— Text provided —
>>

I strongly believe that the only reason BeOS was so fast, was because it HARDLY DID ANYTHING. Yes it could play games and do all sorts, but it wasn’t running half of the services available to a standard windows or linux desktop today. Try installing windows 95 or 98 (or even 3.11) on your current PC and it too will run blazingly fast…because it has nowhere near the complexity and advanced features of today’s OS’s. BeOS on the other hand did have some very advanced stuff, but I still think, had it been capable of everything linux is capable of now, it would be at least comparable in performance.
Linux doesn’t suffer in performance because of its 30-year old unix foundation or ideas. Just about everything the linux kernel actually does (ie. every tick of cpu time it uses) is actually needed to do what its doing…its all relevant to a modern OS.
You can lighten linux up by removing all the extra functionality – and we have examples of this in the embedded linux space…but I’d personally prefer to keep all the features it has. It wont please everyone, but it can come damn close
I actually switched to linux after using BeOS, because linux felt more professional and more rock-solid. This is only my personal opinion, I’m not suggesting anyone else do the same
The speed of BeOS had absolutely nothing to do with what it ran, but how things were run under BeOS. Try and see how many threads a typical application from the Windows 9x era had, and how many threads a trivial GUI BeOS application has.
And so was the main complaint about the Be API, that it was hard to program to and that porting stuff from other platforms was a nightmare because all of the implicit threading (and accompanying locking) issues.
I guess I’ve been blessed by the ability to think parallel, and never found it any difficult to work with threads or other parallel constructs. I even find it impossible to understand how people can grok object oriented programming but not parallel interaction.
And of course, I’m always bewondered by the scheduling efforts on the Linux world. I find it incredible that they’ve been sitting on a scheduler design that has actually been described 12 years ago in an ACM award-winning Ph.D. thesis by a researcher named Carl Waldspurger, who currently is a VMWare employee. Not only that, but this very scheduler (or part of the ideas contained there) were implemented in Linux before, in 1999, by a German (then-)undergraduate college student.
5 years of false starts since the original O(1) scheduler. I have no idea why Ingo Molnár decided to ignore life outside LKML and RedHat cubicles, but the Linux top dogs should really, really try and re-embrace the academic world.
I won’t spoil you the fun of finding it out by yourselves, but just google for Waldspurger’s name and citations to his thesis
I’m grateful we had BeOS for a while, if only so that we experienced the “now *this* is how it’s done” factor. Being a non-free OS though, I think it was destined for failure in the long-term.
As for a new and free OS to rise up and take its place, I’m not holding my breath.
Back when Be was trying to get it’s OS accepted and Apple was fighting Microsoft, they were at a huge disadvantage. Today, less so. What changed? Today, the web browser is the single most important application on a personal computer and there are two very good open source rendering engines (Gecko and WebKit) available to be ported to any platform.
This has changed the game a lot and it really giving alternative operating systems a chance. It doesn’t make it easy, but it does make it easier.

<<

— Requests —
A. Could you retype the passage of the BeOS discussion starting with "You can lighten" and going on through "accompanying locking) issues."?
B. Which two open source rendering engines does the BeOS discussion name as available to be ported to any platform?
Rely only on the BeOS discussion for your answers.

— Data excerpts —
>>

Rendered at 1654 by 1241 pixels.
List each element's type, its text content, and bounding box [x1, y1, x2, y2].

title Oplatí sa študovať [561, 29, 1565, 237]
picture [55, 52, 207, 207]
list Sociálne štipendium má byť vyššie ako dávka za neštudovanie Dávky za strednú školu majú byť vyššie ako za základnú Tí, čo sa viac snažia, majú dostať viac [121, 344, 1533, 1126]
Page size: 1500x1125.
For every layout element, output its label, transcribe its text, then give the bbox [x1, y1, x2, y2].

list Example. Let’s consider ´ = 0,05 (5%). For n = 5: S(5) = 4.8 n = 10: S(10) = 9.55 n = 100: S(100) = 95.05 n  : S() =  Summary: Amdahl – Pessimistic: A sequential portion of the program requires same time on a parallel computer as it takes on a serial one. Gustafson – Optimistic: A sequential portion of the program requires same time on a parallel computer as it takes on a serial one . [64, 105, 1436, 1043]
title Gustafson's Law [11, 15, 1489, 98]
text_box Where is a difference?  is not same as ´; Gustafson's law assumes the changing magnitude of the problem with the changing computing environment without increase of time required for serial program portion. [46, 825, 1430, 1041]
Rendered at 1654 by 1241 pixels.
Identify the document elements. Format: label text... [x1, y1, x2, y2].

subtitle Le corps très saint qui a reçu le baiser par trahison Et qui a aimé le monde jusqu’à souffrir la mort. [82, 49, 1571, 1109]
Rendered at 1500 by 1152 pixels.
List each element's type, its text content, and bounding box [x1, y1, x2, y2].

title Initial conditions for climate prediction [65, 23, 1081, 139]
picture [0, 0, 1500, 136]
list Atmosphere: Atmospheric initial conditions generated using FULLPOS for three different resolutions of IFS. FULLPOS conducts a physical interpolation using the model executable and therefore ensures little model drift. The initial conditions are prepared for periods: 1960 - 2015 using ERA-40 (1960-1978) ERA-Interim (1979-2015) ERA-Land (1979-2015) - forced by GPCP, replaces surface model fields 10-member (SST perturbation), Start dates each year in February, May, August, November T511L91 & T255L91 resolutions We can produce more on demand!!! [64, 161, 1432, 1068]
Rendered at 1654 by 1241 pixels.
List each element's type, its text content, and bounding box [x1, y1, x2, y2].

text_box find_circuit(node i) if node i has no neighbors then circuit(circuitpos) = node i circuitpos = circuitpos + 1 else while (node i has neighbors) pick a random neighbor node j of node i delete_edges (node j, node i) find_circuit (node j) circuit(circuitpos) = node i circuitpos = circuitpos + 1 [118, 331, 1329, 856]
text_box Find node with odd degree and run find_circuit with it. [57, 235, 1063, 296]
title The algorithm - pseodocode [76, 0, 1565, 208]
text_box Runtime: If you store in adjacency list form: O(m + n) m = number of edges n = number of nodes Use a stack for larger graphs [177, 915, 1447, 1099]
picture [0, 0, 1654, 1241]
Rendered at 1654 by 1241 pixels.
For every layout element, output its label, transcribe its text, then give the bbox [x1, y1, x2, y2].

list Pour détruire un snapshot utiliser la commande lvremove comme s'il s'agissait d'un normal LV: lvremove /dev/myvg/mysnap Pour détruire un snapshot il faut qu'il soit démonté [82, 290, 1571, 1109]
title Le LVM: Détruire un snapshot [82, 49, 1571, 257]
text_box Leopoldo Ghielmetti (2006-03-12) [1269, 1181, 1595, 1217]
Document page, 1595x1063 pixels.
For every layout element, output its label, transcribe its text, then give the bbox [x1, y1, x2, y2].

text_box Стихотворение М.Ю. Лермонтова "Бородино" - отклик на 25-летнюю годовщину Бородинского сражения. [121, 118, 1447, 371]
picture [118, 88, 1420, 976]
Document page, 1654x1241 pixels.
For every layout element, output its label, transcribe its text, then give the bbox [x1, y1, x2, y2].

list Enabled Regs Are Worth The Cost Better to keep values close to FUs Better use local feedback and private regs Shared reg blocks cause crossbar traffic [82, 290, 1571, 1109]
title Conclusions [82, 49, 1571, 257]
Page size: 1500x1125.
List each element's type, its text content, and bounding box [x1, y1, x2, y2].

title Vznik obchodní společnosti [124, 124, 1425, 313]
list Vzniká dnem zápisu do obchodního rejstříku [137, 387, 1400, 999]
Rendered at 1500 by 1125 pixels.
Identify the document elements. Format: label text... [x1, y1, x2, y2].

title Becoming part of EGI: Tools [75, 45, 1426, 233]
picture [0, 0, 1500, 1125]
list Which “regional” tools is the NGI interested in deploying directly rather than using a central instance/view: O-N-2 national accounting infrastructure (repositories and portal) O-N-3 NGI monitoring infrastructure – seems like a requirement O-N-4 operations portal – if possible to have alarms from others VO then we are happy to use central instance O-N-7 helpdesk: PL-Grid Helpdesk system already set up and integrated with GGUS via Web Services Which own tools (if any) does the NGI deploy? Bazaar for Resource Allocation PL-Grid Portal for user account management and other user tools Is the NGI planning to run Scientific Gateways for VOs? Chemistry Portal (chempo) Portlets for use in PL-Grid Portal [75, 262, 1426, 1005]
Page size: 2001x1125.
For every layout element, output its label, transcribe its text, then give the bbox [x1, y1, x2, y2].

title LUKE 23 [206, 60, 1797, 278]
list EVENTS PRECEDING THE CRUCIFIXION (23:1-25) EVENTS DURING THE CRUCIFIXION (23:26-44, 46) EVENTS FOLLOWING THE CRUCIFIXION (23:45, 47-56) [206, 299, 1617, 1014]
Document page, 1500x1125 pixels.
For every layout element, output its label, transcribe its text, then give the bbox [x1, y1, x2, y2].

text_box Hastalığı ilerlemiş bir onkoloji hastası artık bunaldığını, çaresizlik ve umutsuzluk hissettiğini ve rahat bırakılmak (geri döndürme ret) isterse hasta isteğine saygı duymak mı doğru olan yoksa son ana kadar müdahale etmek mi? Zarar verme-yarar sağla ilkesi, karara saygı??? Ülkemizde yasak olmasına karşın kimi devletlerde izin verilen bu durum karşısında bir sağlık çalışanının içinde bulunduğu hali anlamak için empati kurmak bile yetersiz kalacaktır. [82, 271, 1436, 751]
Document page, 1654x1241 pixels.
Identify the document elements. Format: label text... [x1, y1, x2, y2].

<<

— Solutions to each task —
A.
You can lighten linux up by removing all the extra functionality – and we have examples of this in the embedded linux space…but I’d personally prefer to keep all the features it has. It wont please everyone, but it can come damn close
I actually switched to linux after using BeOS, because linux felt more professional and more rock-solid. This is only my personal opinion, I’m not suggesting anyone else do the same
The speed of BeOS had absolutely nothing to do with what it ran, but how things were run under BeOS. Try and see how many threads a typical application from the Windows 9x era had, and how many threads a trivial GUI BeOS application has.
And so was the main complaint about the Be API, that it was hard to program to and that porting stuff from other platforms was a nightmare because all of the implicit threading (and accompanying locking) issues.

B. Gecko and WebKit.